Der Protest von TV-Spots verursacht “Imedi”, in Tbilisi

Bekannte Menschenrechtsverteidiger, Mitglieder der Opposition und Community-Staats-und Regierungschefs am Sonntag auf einer Protestkundgebung in Tiflis versammelt, um Empörung über die Handlung der TV-Gesellschaft “Imedi” über die vermeintliche Invasion der russischen Truppen und die Ermordung des Präsidenten von Georgien zum Ausdruck bringen, am Samstagabend Panik ausgelöst durch das Land, Korrespondent RIA Novosti.

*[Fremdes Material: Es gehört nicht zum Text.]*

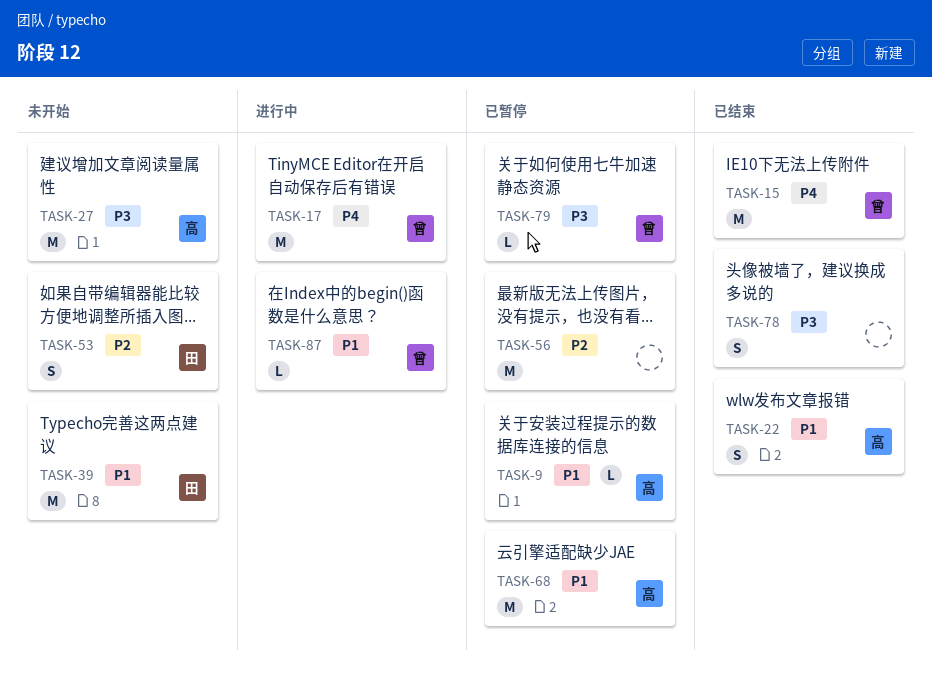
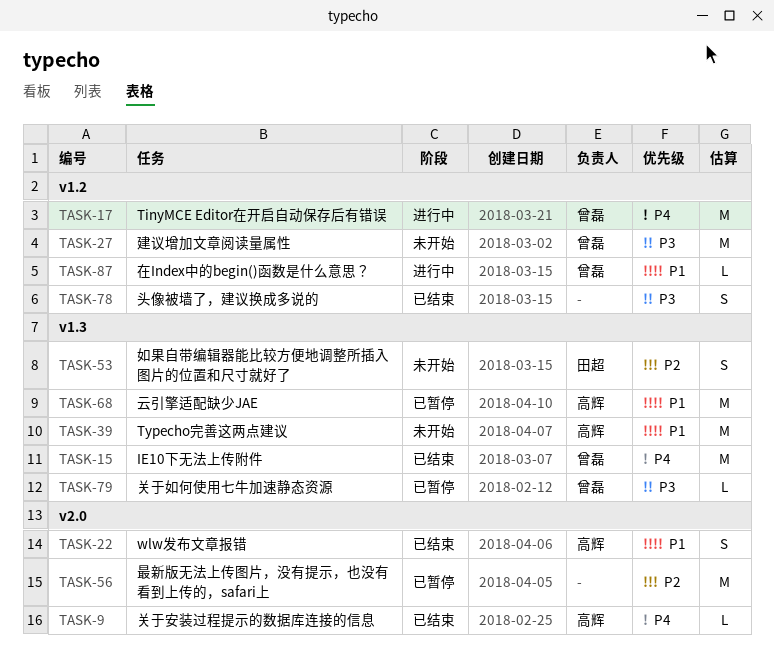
TASK-9, status: 已暂停 -> 已结束
TASK-9, priority: P1 -> P4
TASK-27, owner: 高辉 -> 曾磊
TASK-39, owner: 田超 -> 高辉

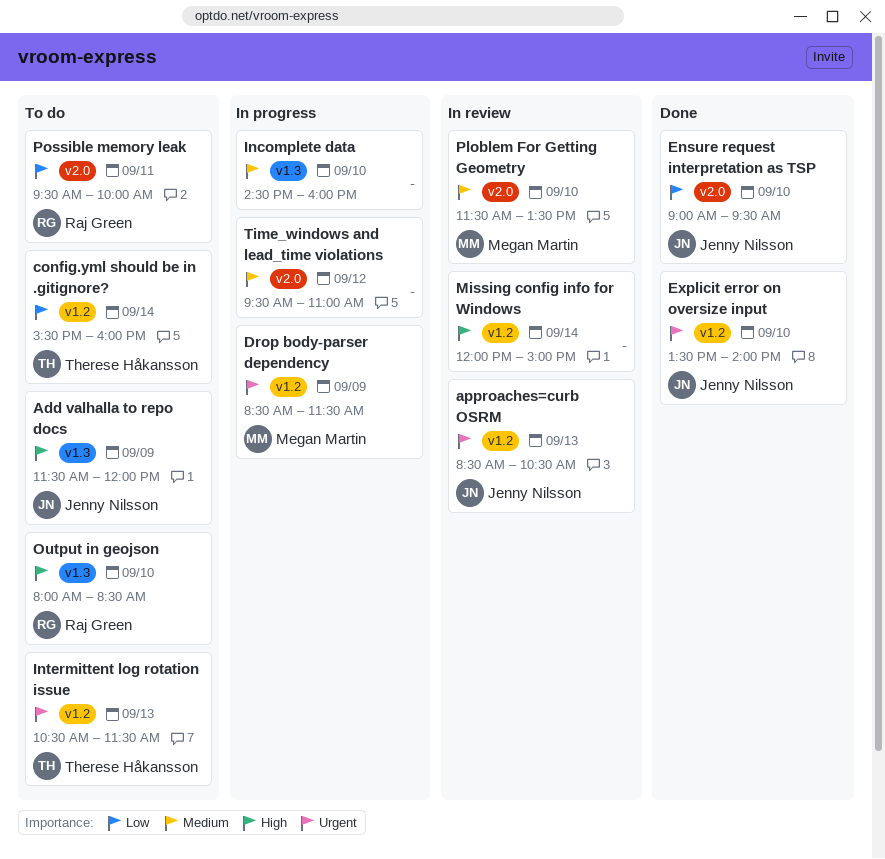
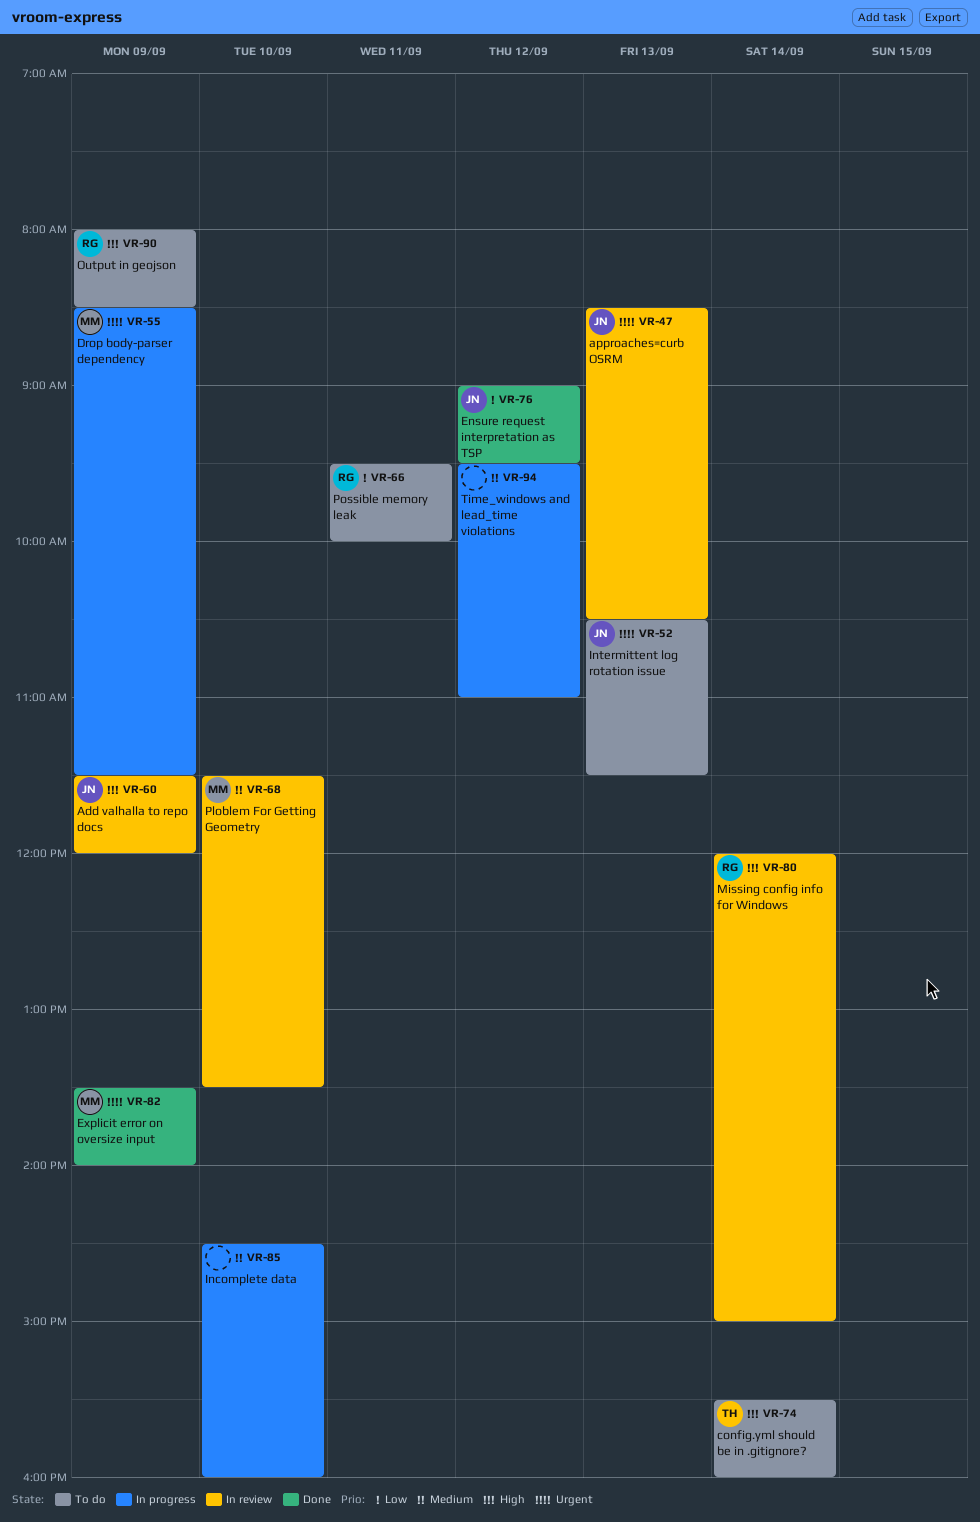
Add valhalla to repo docs, status: To do -> In review
config.yml should be in .gitignore?, priority: Low -> High
Ensure request interpretation as TSP, day: Sep 10 -> Sep 12
Explicit error on oversize input, owner: Jenny Nilsson -> Megan Martin
Explicit error on oversize input, day: Sep 10 -> Sep 9
Intermittent log rotation issue, owner: Therese Håkansson -> Jenny Nilsson
Missing config info for Windows, owner: none -> Raj Green
Output in geojson, day: Sep 10 -> Sep 9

Warnt, dass ein Szenario der möglichen Ereignisse zeigt, begann Fernsehen mit den Transfer von konventionellen Splash News, die “, sagte der Invasion” und “Tötung des Präsidenten.” Die Zuschauer, die nicht den Bildschirmschoner gesehen haben, durch den Bericht ernst nehmen. Geboren wurde im ganzen Land, um sich gegenseitig und der TV-Studio, um herauszufinden, was in Wirklichkeit nennen.

“Ich will nicht originell sein, wenn ich sage, dass es Terror, Terror gegen die Bevölkerung. Das ist die virtuelle Welt wurde von den Behörden” erstellt - RIA Novosti sagte ein Führer der NGO “ehemaligen politischen Gefangenen für Menschenrechte” Gela Nikolaishvili.

Er rief die Übertragung “Imedi” Propaganda Geschichte in der bolschewistischen-Stil “.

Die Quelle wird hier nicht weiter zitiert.